MATERIAL TO PROCESS: Begin
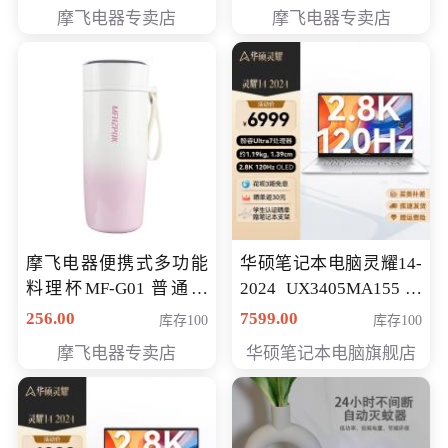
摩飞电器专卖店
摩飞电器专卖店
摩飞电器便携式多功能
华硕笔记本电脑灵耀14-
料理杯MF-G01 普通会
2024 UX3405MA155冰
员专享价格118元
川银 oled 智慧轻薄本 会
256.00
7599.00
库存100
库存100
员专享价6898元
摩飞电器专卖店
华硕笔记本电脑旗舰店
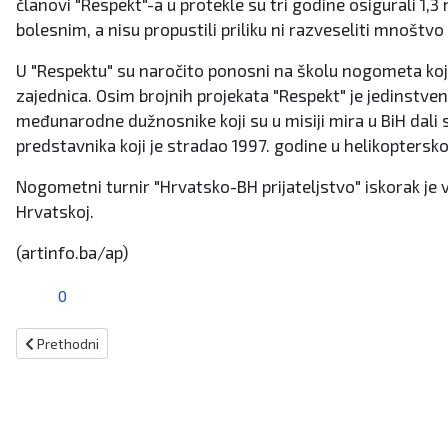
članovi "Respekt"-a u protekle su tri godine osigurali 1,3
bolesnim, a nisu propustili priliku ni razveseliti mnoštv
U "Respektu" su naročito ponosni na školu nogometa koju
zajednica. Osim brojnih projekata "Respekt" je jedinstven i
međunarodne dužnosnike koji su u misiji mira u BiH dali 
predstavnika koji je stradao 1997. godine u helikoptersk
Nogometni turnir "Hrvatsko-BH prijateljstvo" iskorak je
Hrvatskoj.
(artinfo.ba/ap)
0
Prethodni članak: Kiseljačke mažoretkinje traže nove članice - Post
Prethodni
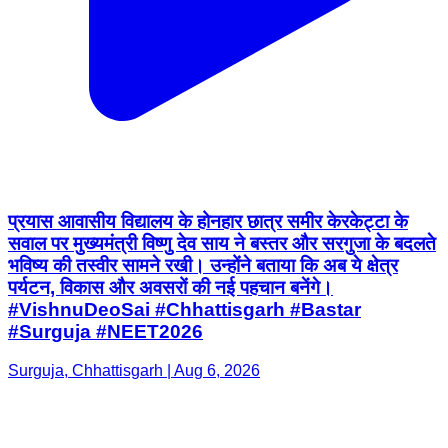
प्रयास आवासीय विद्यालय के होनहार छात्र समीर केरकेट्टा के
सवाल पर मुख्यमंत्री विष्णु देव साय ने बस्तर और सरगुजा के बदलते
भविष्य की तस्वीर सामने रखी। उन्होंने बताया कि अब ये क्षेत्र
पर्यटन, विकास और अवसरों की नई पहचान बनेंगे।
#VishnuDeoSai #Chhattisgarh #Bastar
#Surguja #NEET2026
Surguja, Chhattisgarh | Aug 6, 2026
MATERIAL TO PROCESS: End
MATERIAL TO PROCESS: Begin
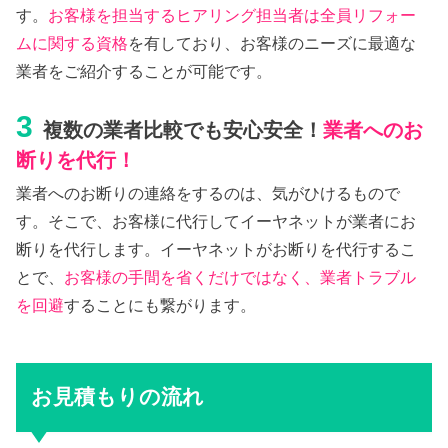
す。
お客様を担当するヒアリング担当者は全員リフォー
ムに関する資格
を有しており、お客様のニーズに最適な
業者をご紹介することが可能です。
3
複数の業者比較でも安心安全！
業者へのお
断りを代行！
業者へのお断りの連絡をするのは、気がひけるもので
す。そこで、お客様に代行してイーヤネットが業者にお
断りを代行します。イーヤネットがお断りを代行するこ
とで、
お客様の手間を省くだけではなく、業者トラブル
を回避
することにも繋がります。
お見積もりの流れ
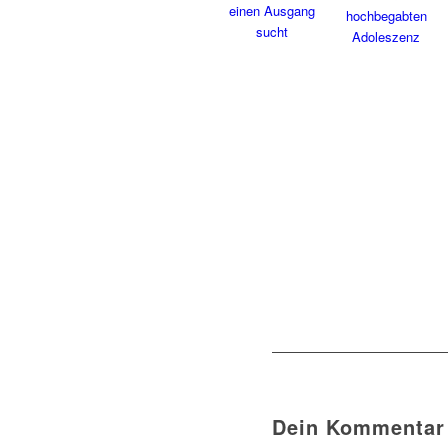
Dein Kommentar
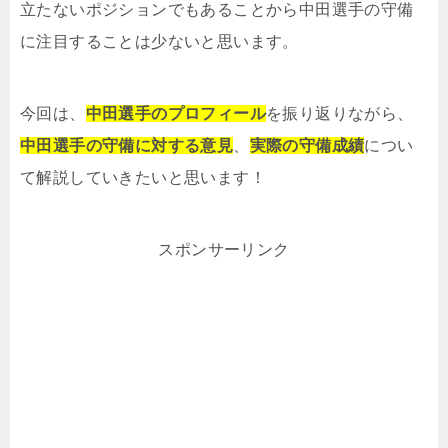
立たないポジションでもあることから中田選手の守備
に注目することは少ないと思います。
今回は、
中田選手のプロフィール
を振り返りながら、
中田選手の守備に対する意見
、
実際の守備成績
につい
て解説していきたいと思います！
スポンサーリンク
MATERIAL TO PROCESS: End
MATERIAL TO PROCESS: Begin
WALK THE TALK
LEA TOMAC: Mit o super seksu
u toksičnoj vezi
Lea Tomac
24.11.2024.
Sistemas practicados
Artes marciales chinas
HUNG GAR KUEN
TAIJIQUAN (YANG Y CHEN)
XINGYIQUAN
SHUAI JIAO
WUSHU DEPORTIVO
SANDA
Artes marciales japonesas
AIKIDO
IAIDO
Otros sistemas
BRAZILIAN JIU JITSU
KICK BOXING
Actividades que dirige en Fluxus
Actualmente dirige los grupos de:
MATERIAL TO PROCESS: End
WORK TO BE COMPLETED -> Look over the material above and show each line where "Chhattisgarh" appears.

SOLUTION FOR THIS TASK ->
#VishnuDeoSai #Chhattisgarh #Bastar
Surguja, Chhattisgarh | Aug 6, 2026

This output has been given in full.